Toyota ranks fourth in the U.S. auto market, the world's biggest, behind General Motors Corp., Ford Motor Co. and DaimlerChrysler's Chrysler Group. Toyota sold 1.8 million cars and trucks in the United States last year, and built 60 percent of them at plants in the United States and Canada. The company is on track to sell 2 million vehicles in the United States this year and wants to increase annual North American production capacity to 1.7 million vehicles by 2006.

As part of the stepped-up drive for self-reliance, Toyota is spending more than $1.3 billion to expand U.S. production and research and development facilities over the next few years.
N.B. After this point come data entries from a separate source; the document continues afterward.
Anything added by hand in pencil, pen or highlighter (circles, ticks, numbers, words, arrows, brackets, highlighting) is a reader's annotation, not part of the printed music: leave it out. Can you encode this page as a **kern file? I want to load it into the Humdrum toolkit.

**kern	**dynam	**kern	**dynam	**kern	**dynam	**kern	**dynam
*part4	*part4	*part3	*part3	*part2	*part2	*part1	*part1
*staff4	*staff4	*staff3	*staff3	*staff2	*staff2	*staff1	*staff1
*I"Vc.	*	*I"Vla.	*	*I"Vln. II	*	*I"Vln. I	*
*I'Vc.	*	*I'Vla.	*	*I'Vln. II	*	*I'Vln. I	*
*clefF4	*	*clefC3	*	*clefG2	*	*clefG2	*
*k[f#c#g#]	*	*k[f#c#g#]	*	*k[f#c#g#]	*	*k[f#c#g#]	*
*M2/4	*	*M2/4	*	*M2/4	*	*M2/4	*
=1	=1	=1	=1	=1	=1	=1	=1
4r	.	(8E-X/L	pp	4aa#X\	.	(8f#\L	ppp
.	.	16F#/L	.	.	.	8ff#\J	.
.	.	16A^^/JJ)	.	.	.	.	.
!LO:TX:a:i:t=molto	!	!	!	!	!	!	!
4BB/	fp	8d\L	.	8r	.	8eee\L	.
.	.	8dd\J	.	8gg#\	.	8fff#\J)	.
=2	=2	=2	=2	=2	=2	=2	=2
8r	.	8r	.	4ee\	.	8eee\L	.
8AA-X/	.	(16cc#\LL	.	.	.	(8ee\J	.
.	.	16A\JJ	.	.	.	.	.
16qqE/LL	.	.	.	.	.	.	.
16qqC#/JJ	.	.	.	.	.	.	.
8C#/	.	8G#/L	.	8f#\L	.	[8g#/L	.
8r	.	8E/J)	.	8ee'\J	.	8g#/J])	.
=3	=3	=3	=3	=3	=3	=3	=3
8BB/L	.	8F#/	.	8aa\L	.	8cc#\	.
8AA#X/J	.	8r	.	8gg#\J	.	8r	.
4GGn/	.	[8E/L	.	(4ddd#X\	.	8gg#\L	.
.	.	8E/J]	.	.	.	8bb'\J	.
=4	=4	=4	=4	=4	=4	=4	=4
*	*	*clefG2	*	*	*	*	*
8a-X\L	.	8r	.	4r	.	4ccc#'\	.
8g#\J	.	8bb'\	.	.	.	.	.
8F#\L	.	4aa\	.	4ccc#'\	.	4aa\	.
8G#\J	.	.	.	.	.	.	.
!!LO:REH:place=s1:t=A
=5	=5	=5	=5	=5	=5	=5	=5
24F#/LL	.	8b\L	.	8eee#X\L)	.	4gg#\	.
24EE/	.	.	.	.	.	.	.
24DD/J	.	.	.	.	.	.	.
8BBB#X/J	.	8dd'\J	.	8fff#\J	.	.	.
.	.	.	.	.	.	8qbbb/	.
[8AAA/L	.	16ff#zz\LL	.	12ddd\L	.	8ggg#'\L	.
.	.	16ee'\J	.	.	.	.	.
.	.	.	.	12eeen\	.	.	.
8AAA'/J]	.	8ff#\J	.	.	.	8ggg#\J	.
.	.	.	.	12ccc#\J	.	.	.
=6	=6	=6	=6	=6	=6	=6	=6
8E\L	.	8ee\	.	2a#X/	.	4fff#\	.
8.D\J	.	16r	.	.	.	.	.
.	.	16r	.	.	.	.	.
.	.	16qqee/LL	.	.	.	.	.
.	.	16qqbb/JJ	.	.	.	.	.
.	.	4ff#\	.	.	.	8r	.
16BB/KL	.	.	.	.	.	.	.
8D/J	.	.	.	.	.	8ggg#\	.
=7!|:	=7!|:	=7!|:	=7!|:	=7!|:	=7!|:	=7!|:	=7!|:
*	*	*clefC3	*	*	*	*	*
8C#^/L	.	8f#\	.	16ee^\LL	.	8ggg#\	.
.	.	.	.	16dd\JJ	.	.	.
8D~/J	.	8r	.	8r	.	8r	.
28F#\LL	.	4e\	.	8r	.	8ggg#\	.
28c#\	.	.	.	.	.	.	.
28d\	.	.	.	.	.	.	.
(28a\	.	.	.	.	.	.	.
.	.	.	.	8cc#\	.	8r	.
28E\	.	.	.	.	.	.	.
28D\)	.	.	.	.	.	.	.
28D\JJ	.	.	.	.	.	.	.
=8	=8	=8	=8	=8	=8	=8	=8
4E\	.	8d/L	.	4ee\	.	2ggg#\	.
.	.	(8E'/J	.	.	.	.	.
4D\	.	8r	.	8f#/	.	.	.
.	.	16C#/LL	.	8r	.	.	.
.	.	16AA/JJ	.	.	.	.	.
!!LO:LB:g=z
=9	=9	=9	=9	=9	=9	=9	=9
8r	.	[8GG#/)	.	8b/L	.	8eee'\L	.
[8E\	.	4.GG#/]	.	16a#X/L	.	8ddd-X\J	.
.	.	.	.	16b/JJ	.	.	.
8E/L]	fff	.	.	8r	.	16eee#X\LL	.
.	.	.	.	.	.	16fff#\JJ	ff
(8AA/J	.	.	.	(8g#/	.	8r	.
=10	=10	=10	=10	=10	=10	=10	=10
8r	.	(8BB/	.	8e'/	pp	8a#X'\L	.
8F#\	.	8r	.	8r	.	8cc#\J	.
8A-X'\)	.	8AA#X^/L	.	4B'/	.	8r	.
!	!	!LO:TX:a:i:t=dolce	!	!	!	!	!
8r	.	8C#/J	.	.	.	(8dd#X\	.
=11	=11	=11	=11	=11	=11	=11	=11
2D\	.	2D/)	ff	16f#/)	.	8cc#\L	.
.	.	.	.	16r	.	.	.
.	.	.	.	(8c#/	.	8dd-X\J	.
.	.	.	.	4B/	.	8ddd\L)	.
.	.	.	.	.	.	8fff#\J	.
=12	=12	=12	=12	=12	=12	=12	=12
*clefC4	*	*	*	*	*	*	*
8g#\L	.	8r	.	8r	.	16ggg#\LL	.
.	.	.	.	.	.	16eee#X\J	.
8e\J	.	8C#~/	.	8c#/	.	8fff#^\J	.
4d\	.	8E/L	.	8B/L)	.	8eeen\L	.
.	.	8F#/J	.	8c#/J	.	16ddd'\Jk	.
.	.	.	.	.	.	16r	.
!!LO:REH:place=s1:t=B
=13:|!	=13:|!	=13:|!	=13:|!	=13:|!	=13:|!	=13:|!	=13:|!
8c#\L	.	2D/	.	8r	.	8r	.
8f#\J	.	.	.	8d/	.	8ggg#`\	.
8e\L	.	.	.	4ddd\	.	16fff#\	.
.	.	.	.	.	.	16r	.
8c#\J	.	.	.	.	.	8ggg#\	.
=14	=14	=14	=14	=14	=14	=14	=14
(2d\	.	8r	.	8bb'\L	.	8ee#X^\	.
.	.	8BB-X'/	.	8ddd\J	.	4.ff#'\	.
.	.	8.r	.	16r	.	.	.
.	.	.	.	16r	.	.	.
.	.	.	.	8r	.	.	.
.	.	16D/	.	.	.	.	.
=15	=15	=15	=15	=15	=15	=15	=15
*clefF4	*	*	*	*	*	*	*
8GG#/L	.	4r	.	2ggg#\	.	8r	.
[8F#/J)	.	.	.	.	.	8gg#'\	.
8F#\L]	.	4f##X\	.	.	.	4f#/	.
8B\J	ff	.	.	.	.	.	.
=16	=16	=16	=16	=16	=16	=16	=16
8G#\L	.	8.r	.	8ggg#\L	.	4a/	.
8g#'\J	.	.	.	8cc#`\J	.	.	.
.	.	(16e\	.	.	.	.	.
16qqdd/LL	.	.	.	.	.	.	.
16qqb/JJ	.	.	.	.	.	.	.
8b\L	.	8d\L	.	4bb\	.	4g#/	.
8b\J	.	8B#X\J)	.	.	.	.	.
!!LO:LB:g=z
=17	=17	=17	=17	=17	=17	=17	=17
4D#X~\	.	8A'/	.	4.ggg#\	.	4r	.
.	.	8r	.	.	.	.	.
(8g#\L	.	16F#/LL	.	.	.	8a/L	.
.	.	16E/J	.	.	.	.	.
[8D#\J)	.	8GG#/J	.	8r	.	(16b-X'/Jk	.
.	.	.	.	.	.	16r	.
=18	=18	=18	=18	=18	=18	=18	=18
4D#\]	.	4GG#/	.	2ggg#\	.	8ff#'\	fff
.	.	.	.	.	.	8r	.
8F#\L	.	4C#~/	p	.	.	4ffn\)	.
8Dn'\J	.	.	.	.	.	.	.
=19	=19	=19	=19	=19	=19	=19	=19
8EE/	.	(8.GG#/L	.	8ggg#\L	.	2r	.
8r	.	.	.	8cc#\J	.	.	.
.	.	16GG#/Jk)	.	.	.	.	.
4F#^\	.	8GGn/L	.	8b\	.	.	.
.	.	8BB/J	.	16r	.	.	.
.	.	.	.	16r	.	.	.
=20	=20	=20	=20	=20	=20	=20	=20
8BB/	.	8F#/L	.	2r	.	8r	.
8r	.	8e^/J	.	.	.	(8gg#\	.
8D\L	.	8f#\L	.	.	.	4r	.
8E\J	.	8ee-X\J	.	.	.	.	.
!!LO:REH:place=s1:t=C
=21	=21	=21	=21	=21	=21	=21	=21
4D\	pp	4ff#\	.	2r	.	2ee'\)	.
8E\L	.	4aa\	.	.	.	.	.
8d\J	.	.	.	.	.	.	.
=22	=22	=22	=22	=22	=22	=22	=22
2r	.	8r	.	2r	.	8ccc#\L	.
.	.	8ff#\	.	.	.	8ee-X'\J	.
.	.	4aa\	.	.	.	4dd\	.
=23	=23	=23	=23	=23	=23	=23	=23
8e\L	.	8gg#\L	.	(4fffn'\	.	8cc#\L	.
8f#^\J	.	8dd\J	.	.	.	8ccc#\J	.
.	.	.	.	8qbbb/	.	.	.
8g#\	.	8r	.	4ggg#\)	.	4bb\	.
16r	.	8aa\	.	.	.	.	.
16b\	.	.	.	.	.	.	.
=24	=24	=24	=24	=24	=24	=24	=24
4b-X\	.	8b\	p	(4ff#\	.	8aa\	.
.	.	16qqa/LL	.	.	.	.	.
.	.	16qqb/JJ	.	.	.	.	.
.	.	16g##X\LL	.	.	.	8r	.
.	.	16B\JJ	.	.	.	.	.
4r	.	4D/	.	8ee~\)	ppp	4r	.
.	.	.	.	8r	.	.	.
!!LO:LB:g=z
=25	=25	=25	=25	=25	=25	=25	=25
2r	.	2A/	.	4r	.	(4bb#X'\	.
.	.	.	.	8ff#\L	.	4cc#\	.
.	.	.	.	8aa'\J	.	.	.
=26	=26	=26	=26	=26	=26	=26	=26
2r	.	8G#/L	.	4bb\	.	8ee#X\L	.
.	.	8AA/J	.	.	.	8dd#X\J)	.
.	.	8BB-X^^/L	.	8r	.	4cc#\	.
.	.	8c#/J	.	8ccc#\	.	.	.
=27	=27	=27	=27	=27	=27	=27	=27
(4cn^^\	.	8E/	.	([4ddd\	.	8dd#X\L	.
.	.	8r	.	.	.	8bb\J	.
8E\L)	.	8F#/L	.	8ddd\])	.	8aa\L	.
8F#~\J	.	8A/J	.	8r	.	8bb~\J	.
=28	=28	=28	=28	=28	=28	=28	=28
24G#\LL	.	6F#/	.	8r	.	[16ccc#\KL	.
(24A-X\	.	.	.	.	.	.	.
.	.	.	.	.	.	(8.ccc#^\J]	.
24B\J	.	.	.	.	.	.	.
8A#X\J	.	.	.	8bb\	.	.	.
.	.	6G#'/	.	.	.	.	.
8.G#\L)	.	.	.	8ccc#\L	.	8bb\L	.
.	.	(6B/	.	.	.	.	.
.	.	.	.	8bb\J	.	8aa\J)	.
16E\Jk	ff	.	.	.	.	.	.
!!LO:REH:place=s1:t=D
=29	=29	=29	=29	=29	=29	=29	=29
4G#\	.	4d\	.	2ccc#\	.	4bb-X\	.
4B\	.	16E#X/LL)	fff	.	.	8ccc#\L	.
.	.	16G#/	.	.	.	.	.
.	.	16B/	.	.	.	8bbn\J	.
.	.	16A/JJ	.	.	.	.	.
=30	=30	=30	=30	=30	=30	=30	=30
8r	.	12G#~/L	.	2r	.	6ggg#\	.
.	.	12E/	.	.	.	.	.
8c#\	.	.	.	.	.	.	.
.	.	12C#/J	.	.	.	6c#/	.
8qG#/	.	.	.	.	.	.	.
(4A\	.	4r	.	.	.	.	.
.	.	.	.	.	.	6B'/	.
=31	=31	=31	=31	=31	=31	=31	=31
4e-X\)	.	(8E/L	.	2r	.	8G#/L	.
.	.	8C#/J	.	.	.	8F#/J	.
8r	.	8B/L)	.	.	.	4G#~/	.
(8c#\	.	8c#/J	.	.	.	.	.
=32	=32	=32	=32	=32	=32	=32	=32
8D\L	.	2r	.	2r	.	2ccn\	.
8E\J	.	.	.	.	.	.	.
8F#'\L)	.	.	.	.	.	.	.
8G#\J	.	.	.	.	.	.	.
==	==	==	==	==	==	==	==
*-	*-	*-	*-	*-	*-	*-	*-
"Our fundamental philosophy is to build where we sell," said Gary Convis, executive vice president of Toyota Motor Manufacturing North America. Convis, 62, who joined Toyota in 1984, is the only American besides Press in Toyota's global managing officers' group.

The manufacturing expansion will add 4,000 or more jobs to a payroll that already includes 31,000 workers in the United States and 5,000 in Canada and Mexico.

Toyota operates four car and truck assembly plants, and seven engine and parts plants, in the United States, Canada and Mexico. Together, the facilities employ 25,000 workers, about two-thirds of Toyota's total North American employment.

Under the expansion drive, Toyota is spending $800 million on a new truck plant in San Antonio. Scheduled to open in 2006, it will build a redesigned full-size Tundra pickup.

Meanwhile, in Tijuana, Mexico, workers at a $140 million plant are building beds for Toyota's compact Tacoma pickup truck.

The Tijuana plant late this year will take over production of the entire Tacoma truck.

The company also is spending $350 million to increase production facilities at its engine plants in Alabama and West Virginia, plus $149 million to expand a test lab in Kentucky and parts plants in Canada and Tennessee.